You could have had it all. Right now you could still be living in the country, living the life you love. But no, you had to control everything: the food we ate, the temperature in the house, where we went, what we did, and the air we inhaled.
You chose to make decorative changes to the house while the roof leaked when it rained and the windows rattled when the wind blew in dust that coated everything.
Instead of setting up the oil tank so we had a ready supply of oil, we had to buy diesel in jerry cans on a daily basis. Then you thought you would cut up the dead wood lying in the yard to burn. It worked, but pretending to live the little-house-on-the-prairies life gets old real fast. When winter was almost over I muttered to myself that I wasn’t going to play this game next winter. I didn’t.
All those trips to the tank, your favourite bar and the one we frequented the most. I’m not a bar person but I went along. It was always the same people complaining about the same issues. The mind-numbing banter and the same one-liners. They weren’t all that funny the first time, and after the umpteenth time, I wanted to bang my head against the wall.
I hold nothing against dive bars, yet a more dysfunctional group of people you will never meet anywhere else. A lot of them look homeless. A good number are missing teeth.

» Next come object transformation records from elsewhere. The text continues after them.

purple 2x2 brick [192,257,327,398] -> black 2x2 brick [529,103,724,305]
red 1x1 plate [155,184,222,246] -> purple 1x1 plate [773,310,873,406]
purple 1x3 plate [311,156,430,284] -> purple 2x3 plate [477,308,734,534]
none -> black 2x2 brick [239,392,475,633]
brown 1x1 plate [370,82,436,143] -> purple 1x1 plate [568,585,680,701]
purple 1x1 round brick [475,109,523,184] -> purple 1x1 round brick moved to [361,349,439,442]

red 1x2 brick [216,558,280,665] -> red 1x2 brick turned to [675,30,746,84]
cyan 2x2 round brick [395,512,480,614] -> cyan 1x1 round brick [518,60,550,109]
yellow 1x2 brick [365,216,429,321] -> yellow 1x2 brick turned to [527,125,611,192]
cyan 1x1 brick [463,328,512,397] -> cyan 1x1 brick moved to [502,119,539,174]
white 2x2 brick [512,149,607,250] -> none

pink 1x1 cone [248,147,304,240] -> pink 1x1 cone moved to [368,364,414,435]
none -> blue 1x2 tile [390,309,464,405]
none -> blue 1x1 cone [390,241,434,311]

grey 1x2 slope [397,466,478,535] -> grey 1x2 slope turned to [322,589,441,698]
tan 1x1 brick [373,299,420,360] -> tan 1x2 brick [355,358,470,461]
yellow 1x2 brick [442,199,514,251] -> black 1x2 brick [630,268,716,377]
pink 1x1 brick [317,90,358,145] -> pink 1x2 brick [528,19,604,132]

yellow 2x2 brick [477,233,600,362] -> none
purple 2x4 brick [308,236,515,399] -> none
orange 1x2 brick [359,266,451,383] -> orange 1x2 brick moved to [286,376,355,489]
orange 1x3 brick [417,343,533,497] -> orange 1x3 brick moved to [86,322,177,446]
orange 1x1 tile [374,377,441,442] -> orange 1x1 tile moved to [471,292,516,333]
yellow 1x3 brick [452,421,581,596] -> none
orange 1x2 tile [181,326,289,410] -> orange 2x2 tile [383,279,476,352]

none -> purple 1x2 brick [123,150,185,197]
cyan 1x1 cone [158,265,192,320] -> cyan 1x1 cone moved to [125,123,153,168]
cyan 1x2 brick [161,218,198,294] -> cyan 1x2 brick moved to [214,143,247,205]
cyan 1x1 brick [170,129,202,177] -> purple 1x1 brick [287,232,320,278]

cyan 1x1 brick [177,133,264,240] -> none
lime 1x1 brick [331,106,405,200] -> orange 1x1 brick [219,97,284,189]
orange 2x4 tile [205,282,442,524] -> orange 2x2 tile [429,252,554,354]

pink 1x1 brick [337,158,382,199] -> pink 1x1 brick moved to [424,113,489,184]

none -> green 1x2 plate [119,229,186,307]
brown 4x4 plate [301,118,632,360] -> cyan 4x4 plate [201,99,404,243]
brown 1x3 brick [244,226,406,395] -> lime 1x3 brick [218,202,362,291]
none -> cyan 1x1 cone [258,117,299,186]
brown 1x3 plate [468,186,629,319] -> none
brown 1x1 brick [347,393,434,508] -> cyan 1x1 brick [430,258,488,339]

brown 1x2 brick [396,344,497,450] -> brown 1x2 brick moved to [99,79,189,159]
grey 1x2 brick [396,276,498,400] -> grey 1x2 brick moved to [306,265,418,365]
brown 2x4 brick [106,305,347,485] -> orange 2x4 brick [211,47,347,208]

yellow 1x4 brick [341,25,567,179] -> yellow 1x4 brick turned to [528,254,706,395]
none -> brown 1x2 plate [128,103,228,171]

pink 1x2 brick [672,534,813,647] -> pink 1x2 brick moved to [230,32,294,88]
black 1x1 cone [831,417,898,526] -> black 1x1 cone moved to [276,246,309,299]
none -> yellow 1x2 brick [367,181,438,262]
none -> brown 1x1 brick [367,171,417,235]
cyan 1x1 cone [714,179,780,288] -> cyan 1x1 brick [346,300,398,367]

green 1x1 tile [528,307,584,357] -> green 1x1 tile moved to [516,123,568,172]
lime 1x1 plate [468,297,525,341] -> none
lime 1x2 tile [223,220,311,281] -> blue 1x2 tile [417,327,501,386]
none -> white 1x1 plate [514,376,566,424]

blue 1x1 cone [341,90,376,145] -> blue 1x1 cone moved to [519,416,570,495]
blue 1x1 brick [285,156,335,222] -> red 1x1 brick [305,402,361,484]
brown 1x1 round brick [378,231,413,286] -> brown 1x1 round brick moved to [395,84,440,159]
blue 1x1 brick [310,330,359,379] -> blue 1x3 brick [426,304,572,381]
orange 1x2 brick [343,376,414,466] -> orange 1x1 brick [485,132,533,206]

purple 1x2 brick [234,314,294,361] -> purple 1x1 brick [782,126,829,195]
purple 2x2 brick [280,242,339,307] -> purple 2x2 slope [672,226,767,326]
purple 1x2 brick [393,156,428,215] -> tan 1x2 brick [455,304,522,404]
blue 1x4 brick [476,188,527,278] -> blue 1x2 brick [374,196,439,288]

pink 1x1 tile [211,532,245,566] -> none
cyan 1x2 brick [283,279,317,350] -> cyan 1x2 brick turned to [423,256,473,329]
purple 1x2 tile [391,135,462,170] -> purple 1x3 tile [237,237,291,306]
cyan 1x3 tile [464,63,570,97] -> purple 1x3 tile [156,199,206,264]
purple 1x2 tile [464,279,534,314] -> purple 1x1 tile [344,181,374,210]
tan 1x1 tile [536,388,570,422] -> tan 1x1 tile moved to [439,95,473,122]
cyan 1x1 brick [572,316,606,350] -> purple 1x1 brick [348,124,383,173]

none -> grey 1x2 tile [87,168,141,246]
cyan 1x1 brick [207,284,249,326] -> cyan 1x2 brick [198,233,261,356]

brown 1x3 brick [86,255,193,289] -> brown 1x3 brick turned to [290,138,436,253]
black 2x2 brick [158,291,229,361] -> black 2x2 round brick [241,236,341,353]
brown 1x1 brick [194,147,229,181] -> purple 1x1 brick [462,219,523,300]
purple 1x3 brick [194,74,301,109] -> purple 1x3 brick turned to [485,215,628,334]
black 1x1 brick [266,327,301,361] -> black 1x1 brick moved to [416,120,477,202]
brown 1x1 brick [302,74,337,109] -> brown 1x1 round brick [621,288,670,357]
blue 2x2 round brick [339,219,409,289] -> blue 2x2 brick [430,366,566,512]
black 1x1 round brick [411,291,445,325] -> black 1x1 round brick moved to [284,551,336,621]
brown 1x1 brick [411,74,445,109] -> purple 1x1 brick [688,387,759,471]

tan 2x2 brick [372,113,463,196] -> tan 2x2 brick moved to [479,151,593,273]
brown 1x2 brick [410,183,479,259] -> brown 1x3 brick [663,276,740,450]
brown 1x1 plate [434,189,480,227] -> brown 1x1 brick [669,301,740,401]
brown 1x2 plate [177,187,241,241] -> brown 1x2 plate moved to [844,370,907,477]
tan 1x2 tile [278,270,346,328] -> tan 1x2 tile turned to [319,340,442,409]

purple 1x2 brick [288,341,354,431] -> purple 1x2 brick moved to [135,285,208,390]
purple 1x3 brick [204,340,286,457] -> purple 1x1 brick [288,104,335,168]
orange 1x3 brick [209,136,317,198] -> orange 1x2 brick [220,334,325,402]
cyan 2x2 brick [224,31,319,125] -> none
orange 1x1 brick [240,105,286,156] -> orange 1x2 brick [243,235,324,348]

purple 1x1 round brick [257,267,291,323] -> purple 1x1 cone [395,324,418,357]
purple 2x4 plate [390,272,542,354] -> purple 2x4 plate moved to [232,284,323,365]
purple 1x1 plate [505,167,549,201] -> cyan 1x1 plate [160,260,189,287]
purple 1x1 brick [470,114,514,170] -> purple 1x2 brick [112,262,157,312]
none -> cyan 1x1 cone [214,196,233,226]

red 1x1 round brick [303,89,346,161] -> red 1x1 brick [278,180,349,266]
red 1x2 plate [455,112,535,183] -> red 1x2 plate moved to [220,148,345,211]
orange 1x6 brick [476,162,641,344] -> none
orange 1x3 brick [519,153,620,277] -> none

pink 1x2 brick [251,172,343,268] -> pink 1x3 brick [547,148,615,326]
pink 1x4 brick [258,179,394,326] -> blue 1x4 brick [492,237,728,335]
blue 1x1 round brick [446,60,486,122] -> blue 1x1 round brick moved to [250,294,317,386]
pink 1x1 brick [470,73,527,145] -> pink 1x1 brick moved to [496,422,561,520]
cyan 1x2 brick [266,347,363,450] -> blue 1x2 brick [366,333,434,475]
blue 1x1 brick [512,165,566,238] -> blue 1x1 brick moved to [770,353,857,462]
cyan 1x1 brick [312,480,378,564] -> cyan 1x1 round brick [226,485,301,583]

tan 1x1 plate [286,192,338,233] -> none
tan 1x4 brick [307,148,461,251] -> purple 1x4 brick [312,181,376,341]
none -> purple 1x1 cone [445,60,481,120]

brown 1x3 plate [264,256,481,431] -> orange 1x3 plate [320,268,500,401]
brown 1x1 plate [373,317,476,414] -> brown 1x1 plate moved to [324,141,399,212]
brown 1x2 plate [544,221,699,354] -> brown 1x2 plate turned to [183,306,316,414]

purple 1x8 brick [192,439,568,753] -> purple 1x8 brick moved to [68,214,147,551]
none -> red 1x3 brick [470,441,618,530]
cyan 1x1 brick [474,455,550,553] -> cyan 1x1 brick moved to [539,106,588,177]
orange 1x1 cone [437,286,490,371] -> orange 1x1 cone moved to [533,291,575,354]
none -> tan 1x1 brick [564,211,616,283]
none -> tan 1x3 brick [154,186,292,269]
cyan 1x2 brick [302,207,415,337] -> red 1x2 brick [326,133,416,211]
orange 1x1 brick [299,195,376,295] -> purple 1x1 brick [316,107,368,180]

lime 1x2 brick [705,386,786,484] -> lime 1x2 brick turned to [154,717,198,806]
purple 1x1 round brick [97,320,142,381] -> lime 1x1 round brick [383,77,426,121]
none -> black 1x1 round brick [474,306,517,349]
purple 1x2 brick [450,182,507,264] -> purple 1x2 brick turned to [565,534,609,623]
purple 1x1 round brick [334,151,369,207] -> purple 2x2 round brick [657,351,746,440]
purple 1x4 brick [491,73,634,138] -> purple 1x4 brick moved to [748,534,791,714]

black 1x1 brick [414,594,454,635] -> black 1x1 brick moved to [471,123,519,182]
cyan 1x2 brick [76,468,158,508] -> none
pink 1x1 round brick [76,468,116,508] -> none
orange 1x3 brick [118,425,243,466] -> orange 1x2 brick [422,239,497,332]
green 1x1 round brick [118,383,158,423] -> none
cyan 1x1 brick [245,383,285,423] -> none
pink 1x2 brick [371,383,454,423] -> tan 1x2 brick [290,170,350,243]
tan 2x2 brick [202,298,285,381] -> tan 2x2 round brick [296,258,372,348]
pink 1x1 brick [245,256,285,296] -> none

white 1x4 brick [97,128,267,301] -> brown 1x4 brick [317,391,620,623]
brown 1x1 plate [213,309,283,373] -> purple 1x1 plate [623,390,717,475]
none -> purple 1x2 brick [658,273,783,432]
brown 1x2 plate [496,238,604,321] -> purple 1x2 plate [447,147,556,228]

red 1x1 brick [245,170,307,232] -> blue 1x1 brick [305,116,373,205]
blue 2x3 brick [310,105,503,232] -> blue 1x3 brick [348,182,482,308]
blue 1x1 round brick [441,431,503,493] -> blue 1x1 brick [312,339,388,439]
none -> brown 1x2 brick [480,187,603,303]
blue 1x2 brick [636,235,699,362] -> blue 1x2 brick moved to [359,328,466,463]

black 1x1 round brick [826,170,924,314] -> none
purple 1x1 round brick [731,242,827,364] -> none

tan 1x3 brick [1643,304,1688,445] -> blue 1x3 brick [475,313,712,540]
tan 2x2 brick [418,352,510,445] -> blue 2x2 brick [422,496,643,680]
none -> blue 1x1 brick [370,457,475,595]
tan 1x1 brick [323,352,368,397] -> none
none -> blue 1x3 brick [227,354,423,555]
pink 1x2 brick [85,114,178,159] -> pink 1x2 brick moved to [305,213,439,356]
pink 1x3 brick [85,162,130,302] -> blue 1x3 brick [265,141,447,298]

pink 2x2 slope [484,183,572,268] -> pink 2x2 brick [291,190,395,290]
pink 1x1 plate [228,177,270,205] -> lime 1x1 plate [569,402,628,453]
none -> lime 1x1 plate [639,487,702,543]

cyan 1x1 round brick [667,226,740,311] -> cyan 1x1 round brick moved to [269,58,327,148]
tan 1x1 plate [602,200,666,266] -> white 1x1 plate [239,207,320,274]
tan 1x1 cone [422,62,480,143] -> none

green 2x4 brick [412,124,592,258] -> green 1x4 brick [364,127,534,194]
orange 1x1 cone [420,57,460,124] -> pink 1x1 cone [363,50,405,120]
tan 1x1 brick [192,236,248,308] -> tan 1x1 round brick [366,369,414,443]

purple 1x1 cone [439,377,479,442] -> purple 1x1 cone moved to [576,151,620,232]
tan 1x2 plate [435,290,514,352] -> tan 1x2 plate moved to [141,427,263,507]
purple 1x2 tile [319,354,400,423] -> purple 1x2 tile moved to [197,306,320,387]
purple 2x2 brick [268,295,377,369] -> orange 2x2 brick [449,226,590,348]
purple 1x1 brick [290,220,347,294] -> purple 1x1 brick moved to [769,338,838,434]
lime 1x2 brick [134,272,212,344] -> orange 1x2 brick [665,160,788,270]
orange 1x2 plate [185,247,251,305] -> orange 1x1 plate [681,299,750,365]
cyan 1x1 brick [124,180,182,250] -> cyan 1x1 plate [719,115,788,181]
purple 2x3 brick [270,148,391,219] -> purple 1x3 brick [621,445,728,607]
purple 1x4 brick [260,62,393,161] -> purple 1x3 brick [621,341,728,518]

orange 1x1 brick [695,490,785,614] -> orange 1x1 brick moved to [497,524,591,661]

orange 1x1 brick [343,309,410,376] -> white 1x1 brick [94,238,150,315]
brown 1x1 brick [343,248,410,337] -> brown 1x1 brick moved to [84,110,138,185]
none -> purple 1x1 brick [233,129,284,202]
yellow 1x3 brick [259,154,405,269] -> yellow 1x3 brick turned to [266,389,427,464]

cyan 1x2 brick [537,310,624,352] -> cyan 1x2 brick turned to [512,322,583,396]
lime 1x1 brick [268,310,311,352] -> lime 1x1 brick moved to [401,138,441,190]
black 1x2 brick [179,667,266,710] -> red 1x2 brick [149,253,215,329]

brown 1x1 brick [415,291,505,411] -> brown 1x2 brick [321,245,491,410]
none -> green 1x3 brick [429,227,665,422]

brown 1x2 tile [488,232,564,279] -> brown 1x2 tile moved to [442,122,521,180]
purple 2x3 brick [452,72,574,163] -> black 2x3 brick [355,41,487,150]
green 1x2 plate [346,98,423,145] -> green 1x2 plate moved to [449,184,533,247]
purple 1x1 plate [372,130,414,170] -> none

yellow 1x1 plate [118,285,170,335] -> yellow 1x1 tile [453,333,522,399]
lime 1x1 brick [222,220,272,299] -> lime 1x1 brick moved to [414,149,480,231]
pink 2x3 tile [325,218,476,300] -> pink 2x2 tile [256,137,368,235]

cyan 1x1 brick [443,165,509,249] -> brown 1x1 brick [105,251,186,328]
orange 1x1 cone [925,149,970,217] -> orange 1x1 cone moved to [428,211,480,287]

Everyone is an alcoholic with the worst life experiences you could imagine.
The difference between them and the rest of society is that they, like you, have acted the victim their entire lives. As long as you have a victim mentality change is impossible. People change their lives all the time because they choose to stop thinking like a victim. They choose to break the cycle. They become survivors.
If I could wish you one thing it would be the desire and determination to overcome everything you believe makes you a victim. I would like you to have compassion for yourself and empathy for everyone else. I don’t think change is impossible for you. I just believe you won’t change because you don’t want to.
The saddest part of leaving you was knowing how much you loved living in the country. I know you blame me for ruining your life and destroying your dreams.
The truth is that losing everything is on you. If only you take responsibility instead of focussing on blame. You would see that you really could have had it all.